Ok I called Menagerie just to check if the shrimp were available tomorrow and they said yes. But yellows didnt arrive- they got Orange Sunkist and Tiger shrimps  Orange sunkist are adorable- he said price would probably be around 4$ or thereabouts  gonna have to go see those for sure!!!


----------



## PACMAN (Mar 4, 2010)

igor.kanshyn said:


> You will get ukrainian flag shrimp
> 
> Does anyone know price for yellow shrimps?


haha awesome!


----------



## igor.kanshyn (Jan 14, 2010)

*Any news about yellow and CRS shrimps?*

I saw orange shrimp there. It was not a lot left.

Any news about yellow and CRS shrimps?


----------



## BettaBeats (Jan 14, 2010)

great bunches of healthy plants. a few rare anubias' that I didn't see until it was too late.

Didn't check out the fish, except for some guppies.


but the plants look NICE and a great selection. 
Some beauty discus as well in the upper tank above the plants.


----------



## TBemba (Jan 11, 2010)

Anyone been to Menagerie's today? july 9th 2010? do they have anything in that is interesting?


----------



## igor.kanshyn (Jan 14, 2010)

I'm also interested in their news. Rimless tanks, shrimps, new plants, ....


----------



## acer (May 18, 2010)

same here... 
I might be going monday. 
mainly looking for shrimp or plants.


----------



## Joeee (Apr 3, 2010)

On June 30th they had some Indian Almond leaf bags left. I don't know if they still have them. I think one of the guys mentioned that the coming Tuesday (from June 30th) they were getting a shipment of Bettas.


----------



## TBemba (Jan 11, 2010)

For a while they were posting their new shipments on their website too bad they have stopped.


----------



## menagerie (Mar 18, 2006)

TBemba said:


> For a while they were posting their new shipments on their website too bad they have stopped.
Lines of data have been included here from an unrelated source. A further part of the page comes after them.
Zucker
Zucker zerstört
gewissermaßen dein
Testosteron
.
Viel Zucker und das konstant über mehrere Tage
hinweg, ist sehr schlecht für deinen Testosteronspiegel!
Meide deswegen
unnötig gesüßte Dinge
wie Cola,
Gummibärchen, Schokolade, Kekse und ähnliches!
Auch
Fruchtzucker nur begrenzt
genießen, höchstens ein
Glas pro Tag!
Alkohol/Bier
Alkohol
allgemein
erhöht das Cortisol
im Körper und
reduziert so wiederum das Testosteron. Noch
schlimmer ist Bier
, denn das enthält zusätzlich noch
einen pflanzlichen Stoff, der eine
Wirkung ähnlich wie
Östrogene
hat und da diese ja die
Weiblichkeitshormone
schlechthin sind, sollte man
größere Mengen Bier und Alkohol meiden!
sorry, too busy with things to update and there haven't been many shipments of note anyways.

There will be some updates the middle of next week after an interesting saltwater shipment next week.
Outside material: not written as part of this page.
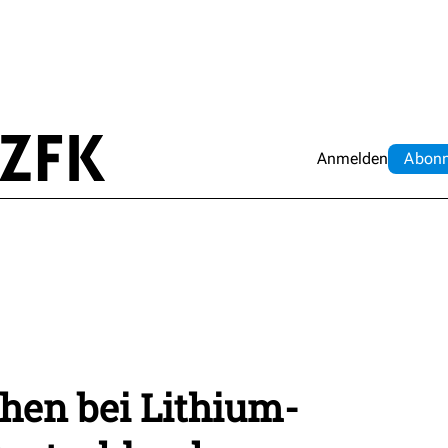
Anmelden
Abo
n
hen bei Lithium-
We were planning a a number of interesting things soon. The last chance will be before the 23rd if the exporter can get their act together.

I will be away soon for a couple weeks and there won't be anything during that time.


----------



## TBemba (Jan 11, 2010)

menagerie said:


> sorry, too busy with things to update and there haven't been many shipments of note anyways.
> 
> There will be some updates the middle of next week after an interesting saltwater shipment next week.
> 
> ...


Thanks for the update summer is always a slow time for fish keeping.


----------